Reproduce exactly the lines of this material that begin at the line with "immunohistochemical staining in" and end at the line with "analysis of prostate", both included. Omit the pictures and everything else.

## INFORMATION SHOWN
:::::

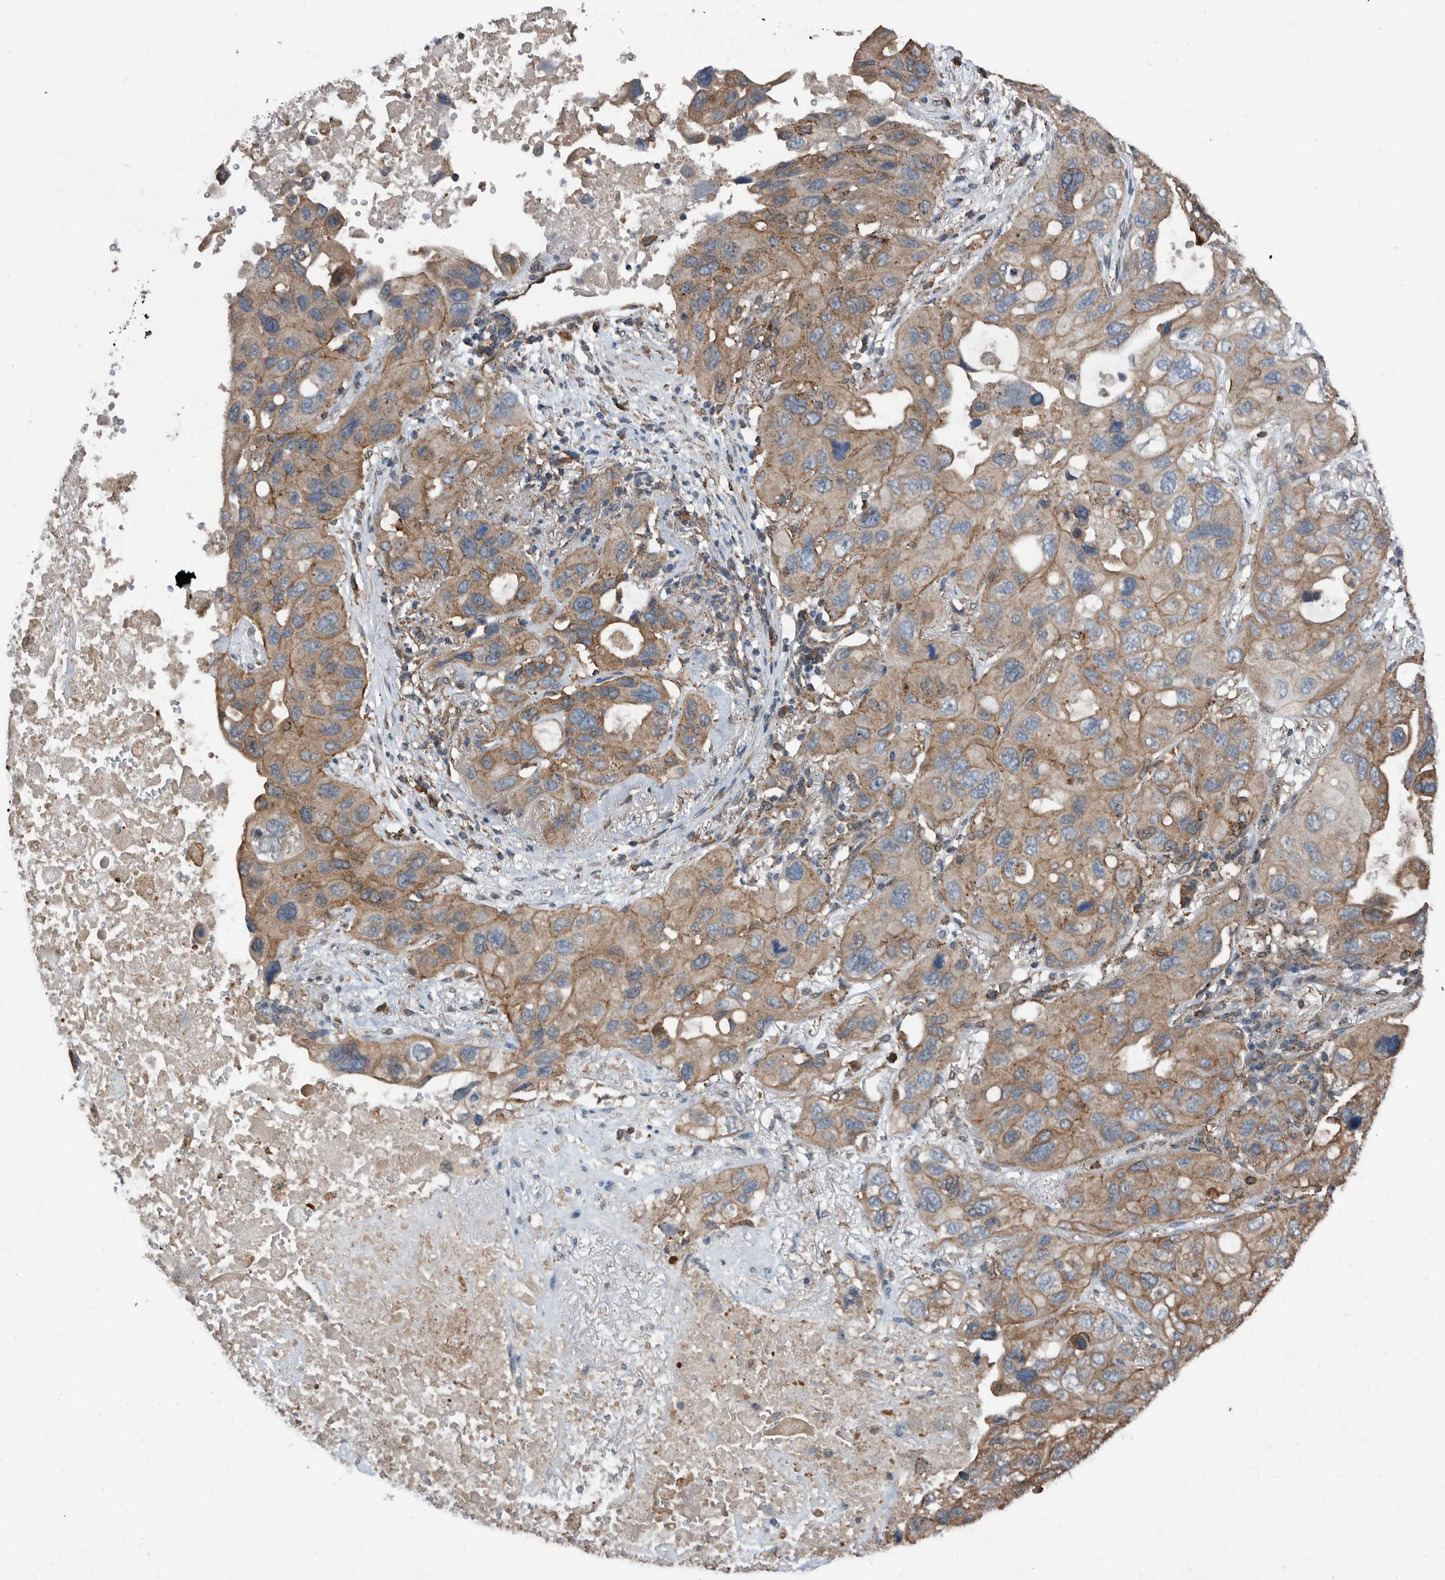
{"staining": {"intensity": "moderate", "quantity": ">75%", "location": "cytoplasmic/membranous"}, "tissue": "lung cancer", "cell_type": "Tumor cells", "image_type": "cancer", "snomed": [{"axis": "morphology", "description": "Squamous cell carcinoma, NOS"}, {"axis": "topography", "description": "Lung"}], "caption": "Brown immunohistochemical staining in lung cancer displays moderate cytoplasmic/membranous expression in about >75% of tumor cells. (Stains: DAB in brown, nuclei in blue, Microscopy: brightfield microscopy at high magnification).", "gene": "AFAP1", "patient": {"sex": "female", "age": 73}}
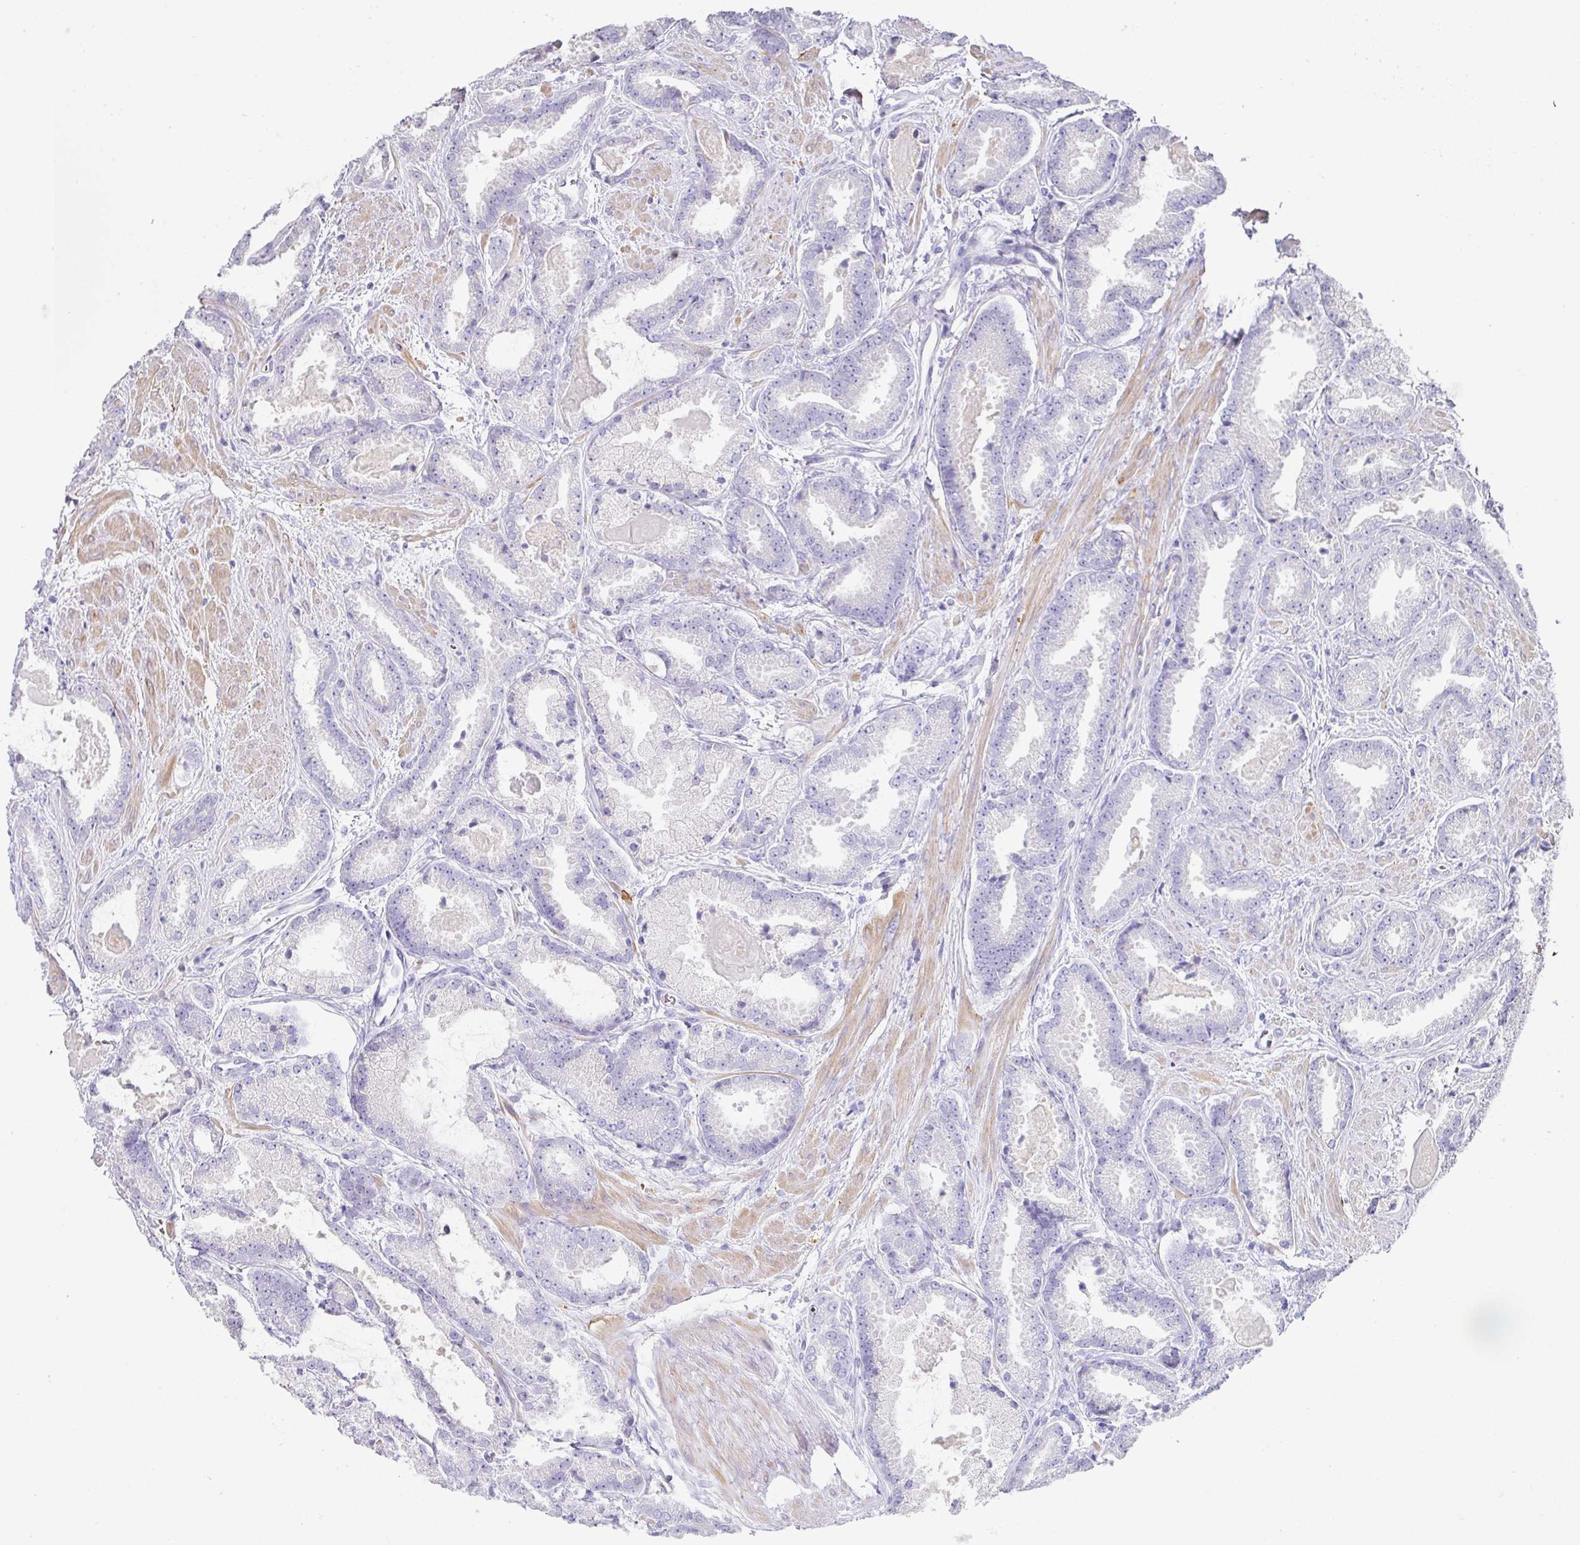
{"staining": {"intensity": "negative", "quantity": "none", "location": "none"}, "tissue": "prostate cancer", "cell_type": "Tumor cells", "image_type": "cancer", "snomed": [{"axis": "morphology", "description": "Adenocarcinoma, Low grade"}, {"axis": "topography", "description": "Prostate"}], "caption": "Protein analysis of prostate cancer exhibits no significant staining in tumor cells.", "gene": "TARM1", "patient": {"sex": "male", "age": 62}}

:::::

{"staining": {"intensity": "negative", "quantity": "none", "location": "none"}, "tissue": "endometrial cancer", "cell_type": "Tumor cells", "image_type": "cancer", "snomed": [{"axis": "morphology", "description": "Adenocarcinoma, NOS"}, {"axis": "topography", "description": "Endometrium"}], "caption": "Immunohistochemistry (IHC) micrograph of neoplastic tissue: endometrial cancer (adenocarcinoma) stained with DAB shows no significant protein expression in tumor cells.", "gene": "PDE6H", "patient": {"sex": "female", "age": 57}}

:::::

## RESPONSE TO THIS TASK
{"staining": {"intensity": "moderate", "quantity": ">75%", "location": "cytoplasmic/membranous"}, "tissue": "lung cancer", "cell_type": "Tumor cells", "image_type": "cancer", "snomed": [{"axis": "morphology", "description": "Squamous cell carcinoma, NOS"}, {"axis": "topography", "description": "Lung"}], "caption": "Brown immunohistochemical staining in lung cancer displays moderate cytoplasmic/membranous expression in about >75% of tumor cells. (Stains: DAB in brown, nuclei in blue, Microscopy: brightfield microscopy at high magnification).", "gene": "AFAP1", "patient": {"sex": "female", "age": 73}}
{"staining": {"intensity": "negative", "quantity": "none", "location": "none"}, "tissue": "prostate cancer", "cell_type": "Tumor cells", "image_type": "cancer", "snomed": [{"axis": "morphology", "description": "Adenocarcinoma, Low grade"}, {"axis": "topography", "description": "Prostate"}], "caption": "Protein analysis of prostate cancer exhibits no significant staining in tumor cells.", "gene": "TARM1", "patient": {"sex": "male", "age": 62}}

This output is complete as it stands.